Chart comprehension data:
- - -

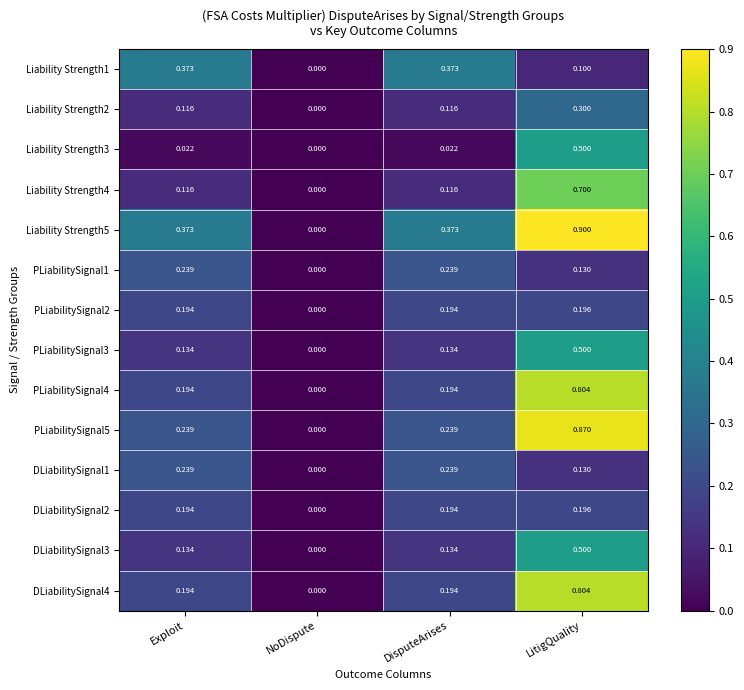

At which category does the chart reach its peak across all series?

LitigQuality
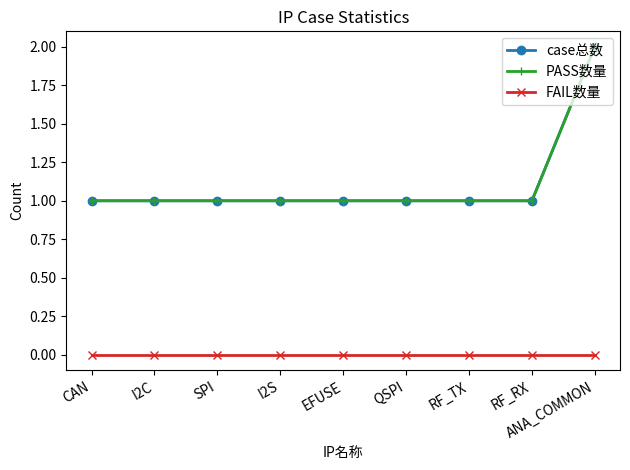

Reading right to left, list all the values displayed in this chart.

case总数: 2	1	1	1	1	1	1	1	1
PASS数量: 2	1	1	1	1	1	1	1	1
FAIL数量: 0	0	0	0	0	0	0	0	0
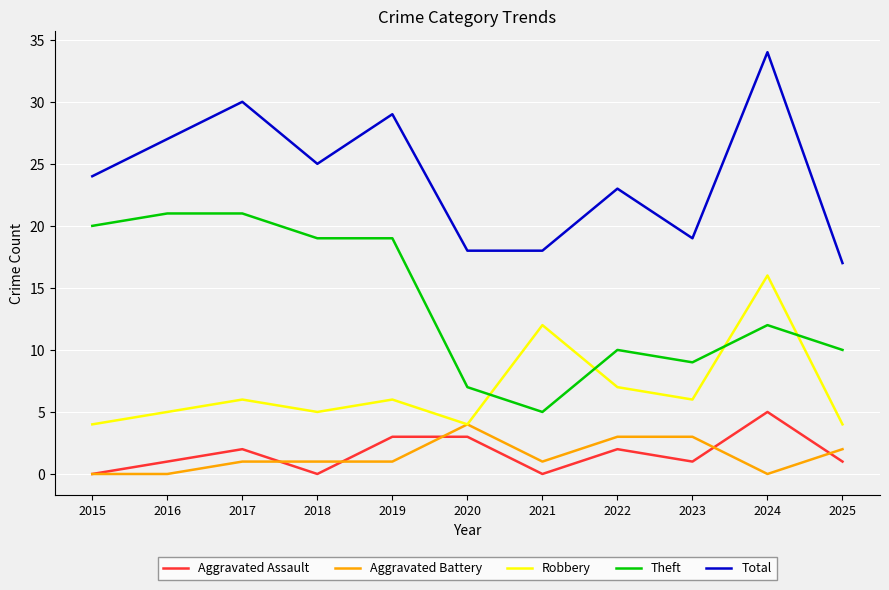

Where is Theft nearest to the value 13?

2024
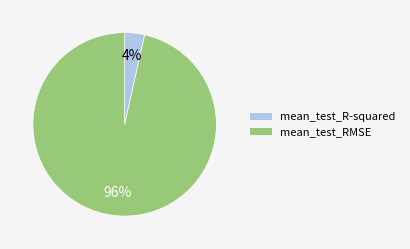

The mean_test_R-squared slice represents 4% of the pie. True or false?

True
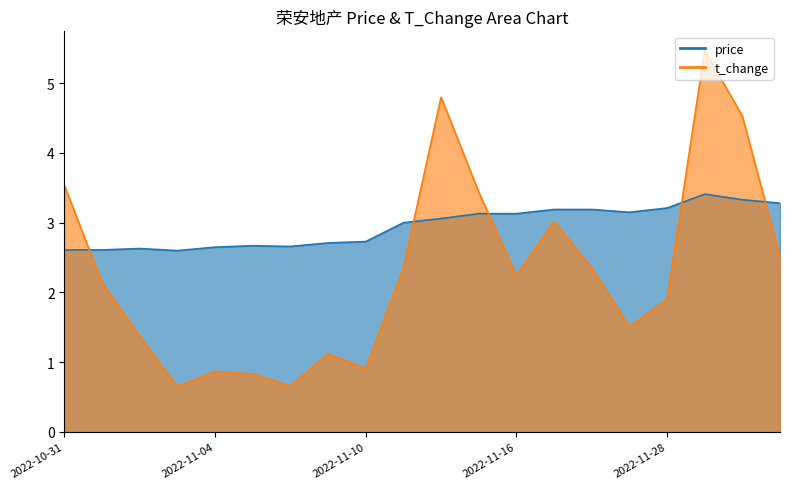

The value of t_change at 2022-11-02 is 1.4. True or false?

True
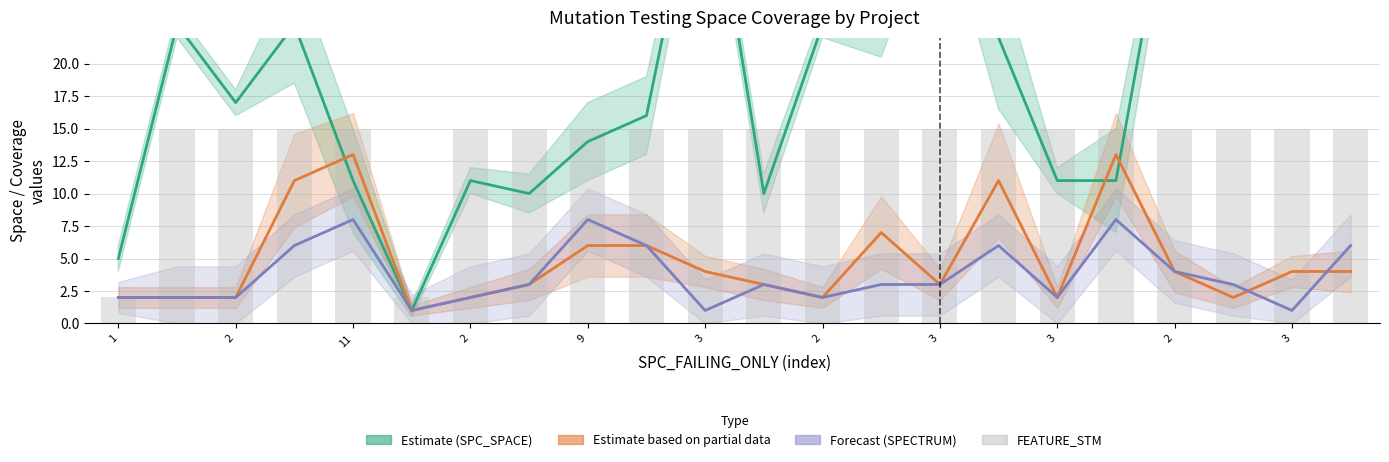

What value does the Estimate (SPC_SPACE) series have at 17?

11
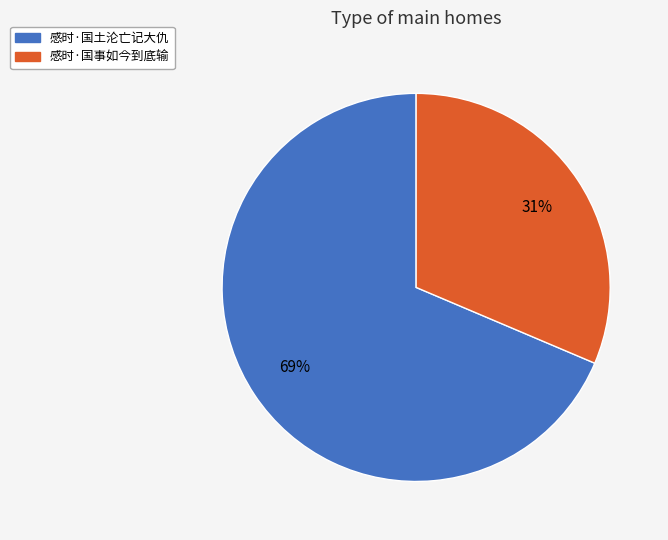

To the nearest percent, what is the combined percentage of 感时·国土沦亡记大仇 and 感时·国事如今到底输?

100%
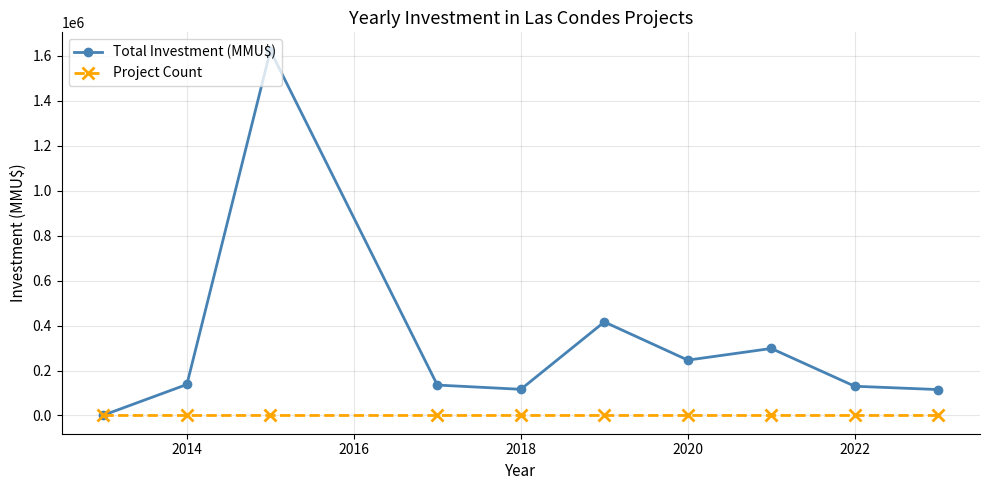

Which series has the largest total across all categories?

Total Investment (MMU$)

- - -

WHAT YOU NEED TO DO: Echo the listing above verbatim from the line containing "LitigQuality" through the end of the listing, including both ends. Leave the pictures out of your reply.

EXPECTED ANSWER:
LitigQuality

Reading right to left, list all the values displayed in this chart.

case总数: 2	1	1	1	1	1	1	1	1
PASS数量: 2	1	1	1	1	1	1	1	1
FAIL数量: 0	0	0	0	0	0	0	0	0

Where is Theft nearest to the value 13?

2024

The mean_test_R-squared slice represents 4% of the pie. True or false?

True

The value of t_change at 2022-11-02 is 1.4. True or false?

True

What value does the Estimate (SPC_SPACE) series have at 17?

11

To the nearest percent, what is the combined percentage of 感时·国土沦亡记大仇 and 感时·国事如今到底输?

100%

Which series has the largest total across all categories?

Total Investment (MMU$)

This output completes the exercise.